In his sixties and still brimming with energy, Goudie found the Bay Area fertile ground for an autumnal flowering of his music. He developed a distinctive clarinet style with a rich, husky tone and flowing lines, reflecting his New Orleans roots, his decades playing swing tenor in Paris, and his advanced musical skills. A memorable figure at almost six and a half feet, ‘Big Boy’ was nearly twice the age of other musicians. He wore a beret and spoke with a strong French accent. By all reports he was a gracious, continental gentleman.

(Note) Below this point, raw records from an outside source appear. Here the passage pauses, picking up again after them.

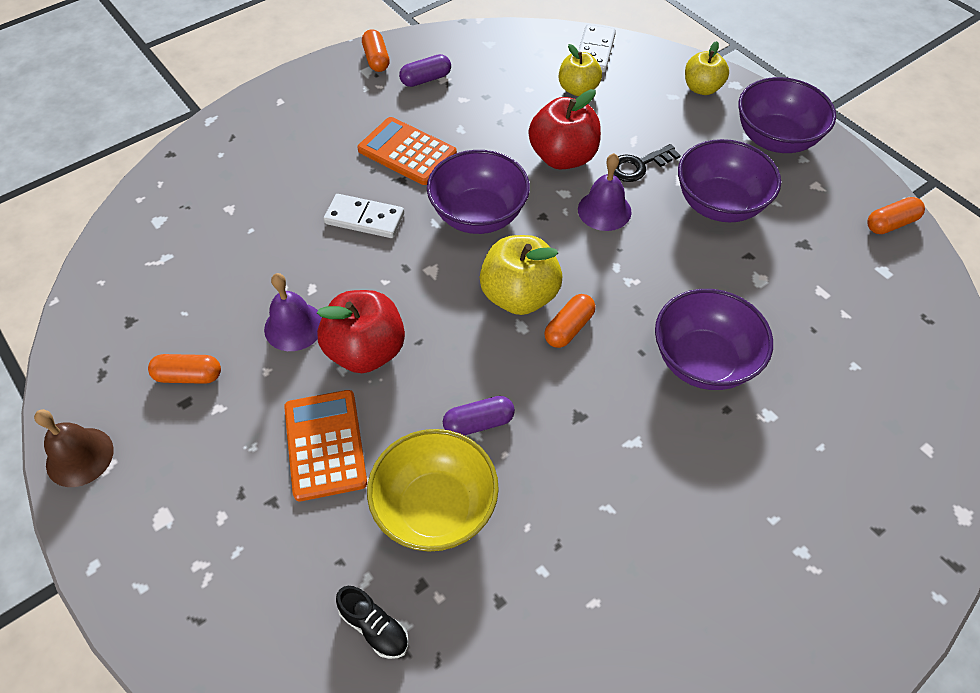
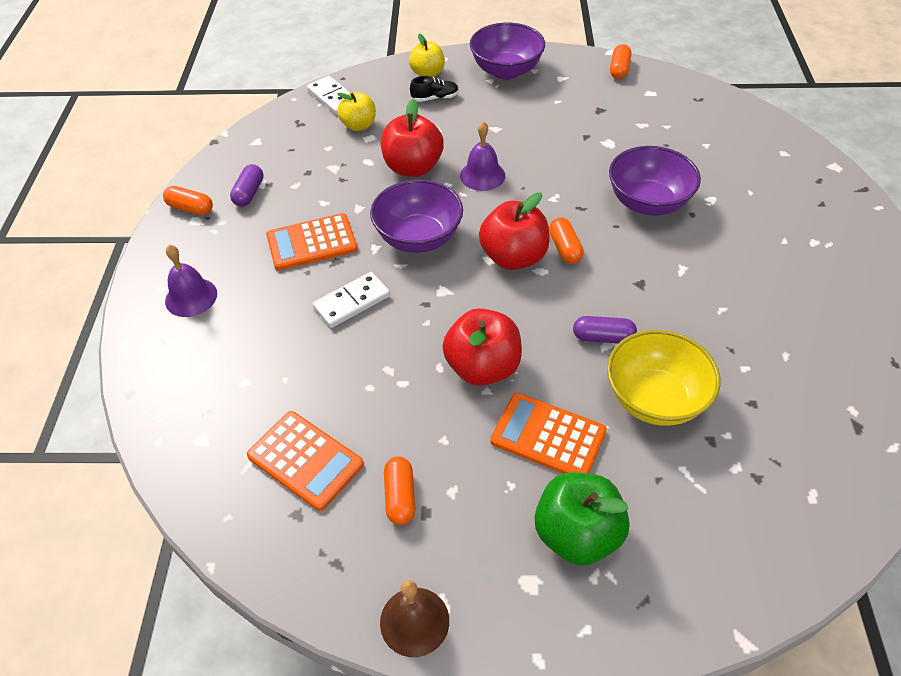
camera: 50 degrees left, 5 degrees down
orange capsule [148,354,221,384] -> orange capsule turned 45 degrees counterclockwise [384,457,415,525]
purple bell [264,273,322,351] -> purple bell moved to [165,245,217,317]
black shoe [336,586,409,659] -> black shoe moved to [410,76,459,102]
purple capsule [443,396,515,436] -> purple capsule turned 75 degrees clockwise [573,316,637,343]
yellow apple [480,235,562,315] -> red apple [479,193,550,270]
black key [614,144,681,182] -> none
purple bowl [678,139,781,222] -> none
none -> orange calculator [247,411,364,511]
none -> green apple [535,472,630,565]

Bill Erickson, photo by William Carter

Bill Erickson (1929 - 1967) piano, trumpet, occasional vocals

Bill Erickson was a dynamic force in the revival. Almost completely forgotten today, Erickson directed jam sessions several nights a week at Pier 23 in San Francisco from 1960-67. At Monkey Inn, Mielke joined Erickson in a regular Thursday night combo with clarinet players Frank ‘Big Boy’ Goudie or Ellis Horne. In the Bearcats, Bill Erickson occasionally played piano. He blew trumpet in closely related variants of the band, including Oxtot’s Stompers at Burp Hollow and the 1959 Estuary Jazz broadcasts from Pier 23.

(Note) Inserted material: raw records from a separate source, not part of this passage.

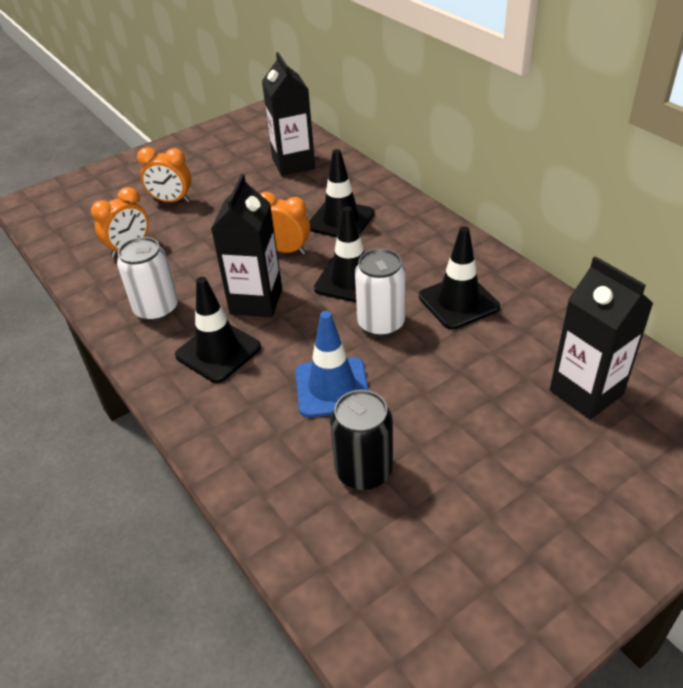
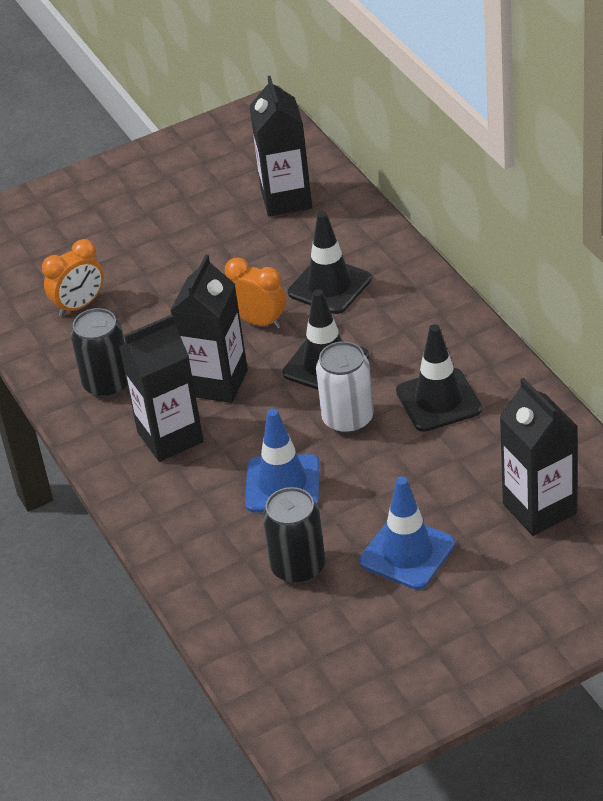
camera: 10 degrees right, 0 degrees up
white can [117,237,178,322] -> black can [71,308,127,398]
orange clock [137,147,191,203] -> none
black traffic cone [175,277,261,383] -> black carton [119,315,204,462]
none -> blue traffic cone [359,476,455,590]

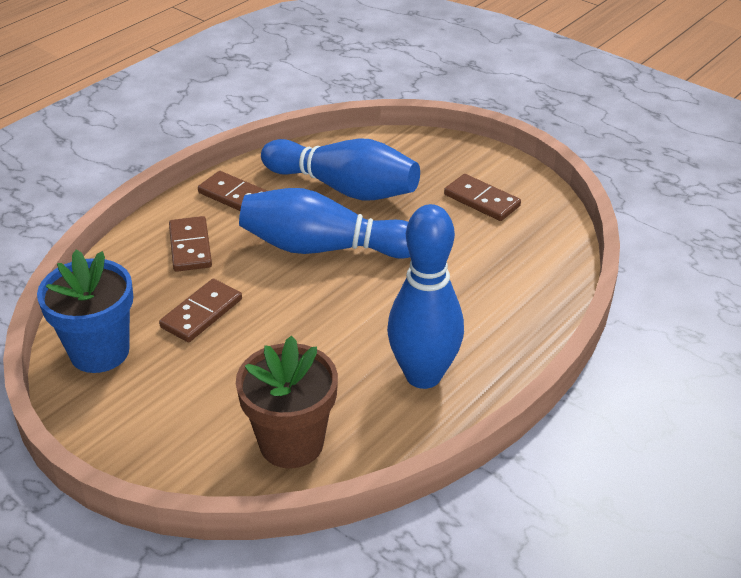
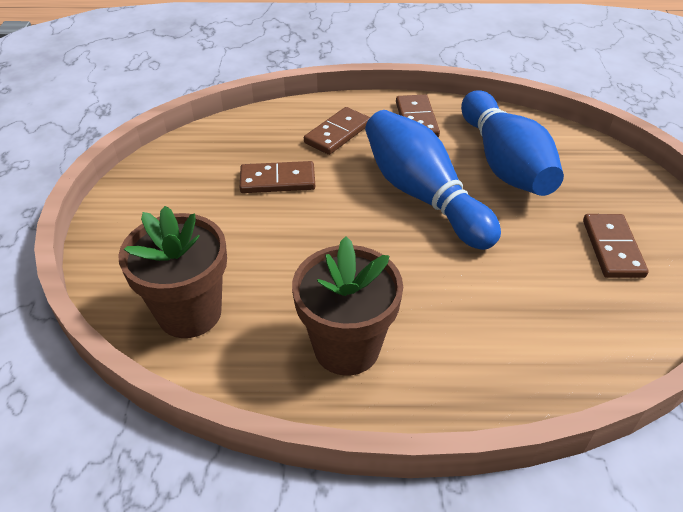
camera: 50 degrees right, 5 degrees up
blue flower pot [37,250,133,373] -> none
blue bowling pin [387,204,464,389] -> brown flower pot [292,236,403,376]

Richard Hadlock (1927) soprano, tenor and baritone saxophone

Richard Hadlock, tenor sax
Richard Hadlock, tenor sax
Lawless, Ed

Dick Hadlock played alongside Bob Mielke frequently in the Swingin’ A’s Baseball Band, in the New Bearcats 1980s - 90s, and in the ensembles of singers Barbara Lashley and Barbara Dane, or with pianist Ray Skjelbred. Richard Hadlock is a superb clarinet, soprano, tenor and baritone saxophone player active in Bay Area jazz since the early 1960s. Richard studied with reed masters Sidney Bechet, Garvin Bushell, and Lee Konitz. His ongoing Annals of Jazz radio series has aired on Bay Area radio since 1959. He wrote Jazz Masters of the Twenties (1965, Da Capo 1988) and has written for a wide range of jazz publications, periodicals and liner notes.

Don Marchant (1921 – 2011) drums

Bob Mielke's New Bearcats: Pete Allen, Bob Miekle, Bill Napier, Tony Marcus, Ray Skjelbred, Jack Minger, Don Marchant
Bob Mielke's New Bearcats: Pete Allen, Bob Miekle, Bill Napier, Tony Marcus, Ray Skjelbred, Jack Minger, Don Marchant

‘Wonderful Don’ worked in many of Mielke’s ensembles from the original Bearcats to Mielke’s New Bearcats. He also played in the bands of Dick Oxtot and Earl Scheelar.

Guest Contributor Dave Radlauer is a writer and broadcaster with a special emphasis on West Coast Traditional. For decades his talents have been engaged in the preservation and restoration of historic audio, CD projects, creating museum audio tours, writing children’s literature and driving a bookmobile.